### Provided records

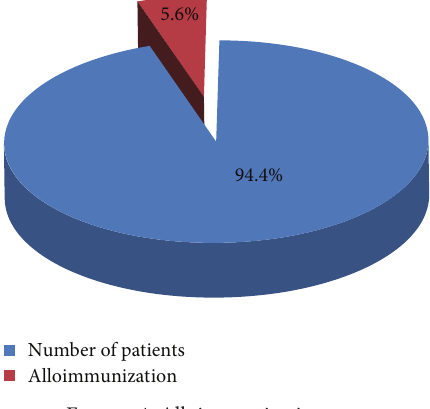
Figure 4: Alloimmunization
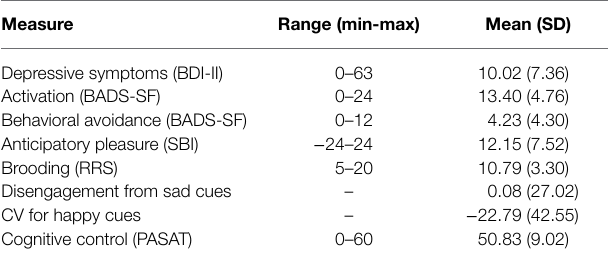
TABLE 2 | Means and standard deviations for all variables.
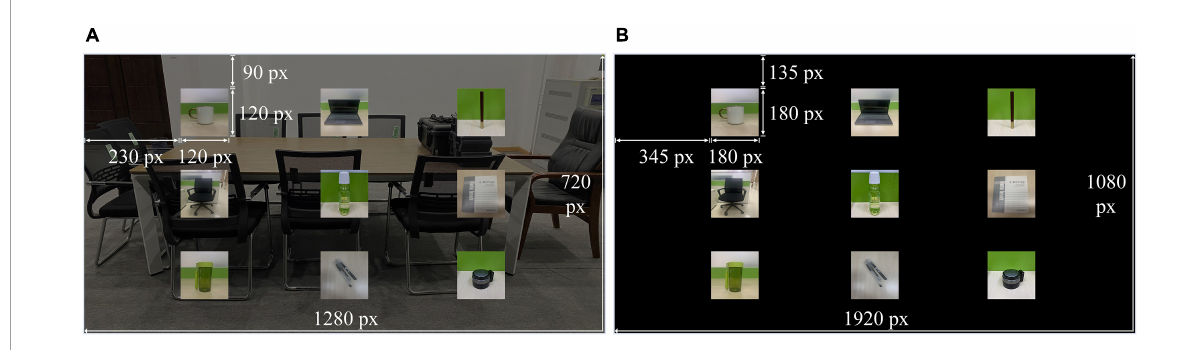
FIGURE3 Distribution of P300 stimuli in panels (A) AR–P300 and (B) CS–P300.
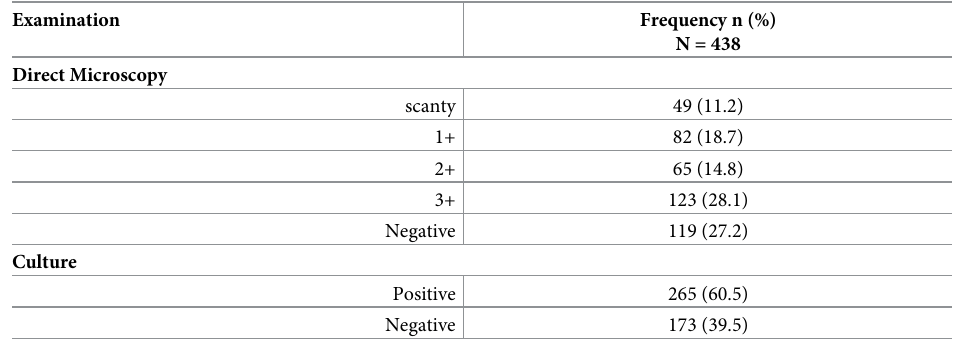
(Fig 8) [38]. Three of the four human M . bovis isolates had the same spoligotype patterns as the bovine isolates.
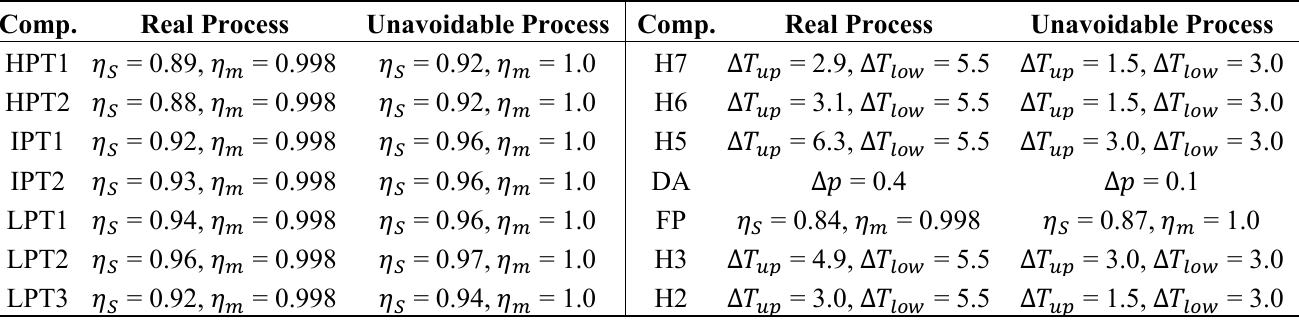
Table 3. Assumptions of theoretical and unavoidable conditions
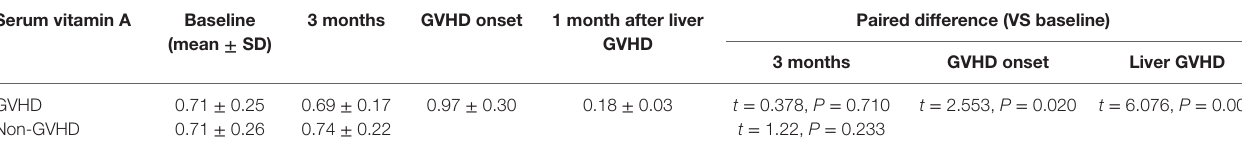
Table 4 | compare the score of dry eye symptoms between graft-versus-host disease (gVhD) and non-gVhD patients. serum vitamin a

######

• _Instructions to follow_:
The copy should hold exactly the lines from the line containing "Table 3. Assumptions" through the last line of the records, both included, and no pictures or other lines.

• _Output_:
Table 3. Assumptions of theoretical and unavoidable conditions
Table 4 | compare the score of dry eye symptoms between graft-versus-host disease (gVhD) and non-gVhD patients. serum vitamin a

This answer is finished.